Aside from languages and traveling, I love cooking international food. In my kitchen, you will find everything from fish sauce to chili powders and tortillas – a full range of things really.
We are pretty serious hikers. Although, I’m not sure we qualify as serious hikers in Switzerland or at least not yet. We enjoy long vigorous walks! These beautiful long days with all the accessible outdoor activities are such a treat.
I also read widely and love music, art and architecture.
“In order to foster collective inquiry we have to frame questions in a way that leaves open all sorts of possibilities, doesn’t shut down thinking or make certain things off limits for discussion.”
Do you have any personal goals for the next 10 years?
Well, certainly we will have completed A2 level German by October.
I want us to travel throughout Europe, Africa, and Scandinavia – we’ve spent a lot of time in Western Europe, but to be so close to Prague or Croatia is awesome. We want to spend as much time as possible in the natural world. If we were in the Adirondacks, we might have a target for a certain number of peaks to climb, but we haven’t yet figured out a way to measure our hiking here.
Professionally, I’m working to understand how the phrasing of questions impacts an answer. In order to foster collective inquiry we have to frame questions in a way that leaves open all sorts of possibilities, doesn’t shut down thinking or make certain things off limits for discussion. I hope to have time to think about that more and understand how it impacts the education we are providing.
What is the future of education, what are the challenges for children, and how are you helping them deal with these challenges?

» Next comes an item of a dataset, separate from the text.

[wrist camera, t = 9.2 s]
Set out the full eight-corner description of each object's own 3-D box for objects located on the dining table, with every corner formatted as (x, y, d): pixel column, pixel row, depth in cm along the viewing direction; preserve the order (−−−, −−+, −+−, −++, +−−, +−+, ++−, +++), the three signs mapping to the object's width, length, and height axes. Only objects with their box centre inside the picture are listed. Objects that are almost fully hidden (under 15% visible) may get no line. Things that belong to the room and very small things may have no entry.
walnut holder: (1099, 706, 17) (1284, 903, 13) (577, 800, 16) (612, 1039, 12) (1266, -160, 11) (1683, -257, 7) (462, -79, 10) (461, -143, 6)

That is such a complex question. One of the challenges is to figure out the balance between fostering individual exploration at the same time as reinforcing a shared learning experience.
For so long, educators believed that there was a conveyor belt to put children on at five years old and they exited at 18 to get on another belt for four years. For some children that will be the path that they take. However, for an increasing number of children their interests and access to information cause them to foray into different areas, whether they get obsessed with coding or the xylophone or whatever. They might develop high levels of mastery disproportionate to that of their peers in these areas, meaning their pathway needs to become more differentiated. This challenges a school to create pathways that allow children to leapfrog over the content that’s perceived as appropriate by age if that child has already mastered it. The temptation is to send an advanced child off to do some additional online courses, but it has got to be more individualized than that.

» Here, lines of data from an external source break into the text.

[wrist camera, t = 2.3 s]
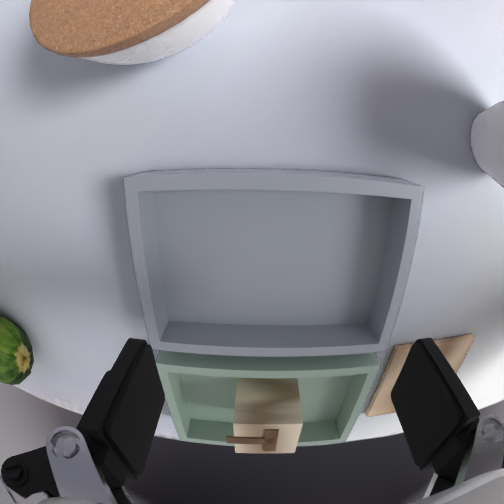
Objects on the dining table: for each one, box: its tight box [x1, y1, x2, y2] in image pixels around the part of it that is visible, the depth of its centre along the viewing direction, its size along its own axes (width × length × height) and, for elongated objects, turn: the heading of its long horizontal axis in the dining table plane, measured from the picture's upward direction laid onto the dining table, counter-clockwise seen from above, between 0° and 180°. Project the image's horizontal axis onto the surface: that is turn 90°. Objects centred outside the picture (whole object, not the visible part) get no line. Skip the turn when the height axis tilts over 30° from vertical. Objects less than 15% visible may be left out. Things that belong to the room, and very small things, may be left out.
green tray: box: [156, 350, 380, 446], centre depth 22 cm, size 17×12×3 cm
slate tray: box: [124, 168, 424, 357], centre depth 17 cm, size 17×12×3 cm
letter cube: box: [226, 378, 303, 453], centre depth 21 cm, size 6×5×5 cm
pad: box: [366, 334, 475, 417], centre depth 23 cm, size 10×10×1 cm
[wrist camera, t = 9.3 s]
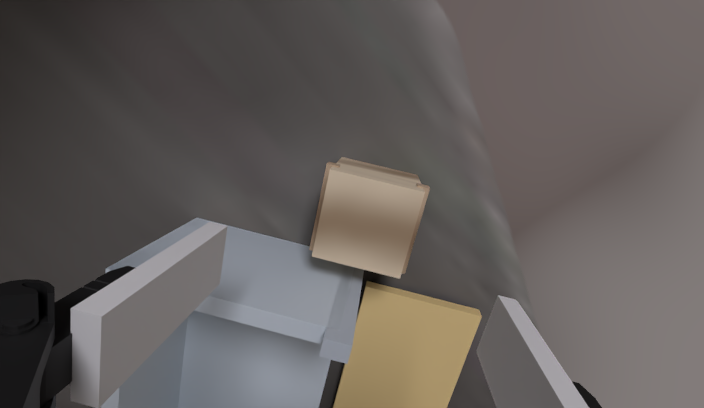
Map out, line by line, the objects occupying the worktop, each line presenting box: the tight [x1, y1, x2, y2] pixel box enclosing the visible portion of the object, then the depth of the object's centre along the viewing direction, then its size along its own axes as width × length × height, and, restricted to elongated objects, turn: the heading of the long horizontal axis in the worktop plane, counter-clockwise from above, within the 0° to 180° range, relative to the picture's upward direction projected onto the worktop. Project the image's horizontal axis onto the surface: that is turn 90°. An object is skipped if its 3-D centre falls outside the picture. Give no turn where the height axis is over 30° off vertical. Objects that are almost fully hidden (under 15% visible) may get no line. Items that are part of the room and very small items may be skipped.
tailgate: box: [333, 281, 482, 408], centre depth 31 cm, size 19×1×10 cm
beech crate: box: [309, 157, 430, 279], centre depth 25 cm, size 6×7×6 cm
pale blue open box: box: [101, 218, 364, 408], centre depth 27 cm, size 22×15×11 cm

At the same time, schools–especially international schools–have the opportunity to foster individual growth and development, while also preparing students as active agents for positive change within the global community and the communities they will become part of. The exciting opportunity we find in international schools is that we can help each child value his or her own cultural heritage and languages, while ensuring each also learns to be knowledgeable and respectfully curious about the perspectives and experiences of others. Having peers from around the world brings nations and cultures to life in a very real way, and makes for a vibrant learning community.
Another of the biggest challenges we face as schools – particularly in the social media age in which everything is amplified to the extremes – is mitigating anxiety and helping students thrive personally. We need to help students to be present, to understand their emotional and mental states, and to mitigate any problems. There is a remarkable program called a “responsive classroom”, in which educators ask kids questions about their emotions, give them language to use, accept whatever it is they need to share, and help them think about what their options are. We don’t formally have this program at ZIS, but we know we have a responsibility to foster well being alongside academic prowess, and the students at ZIS have an environment that helps develop these incredibly sophisticated tools and skills.
Thank you for your time!
Thank you so much. I wish you all the best.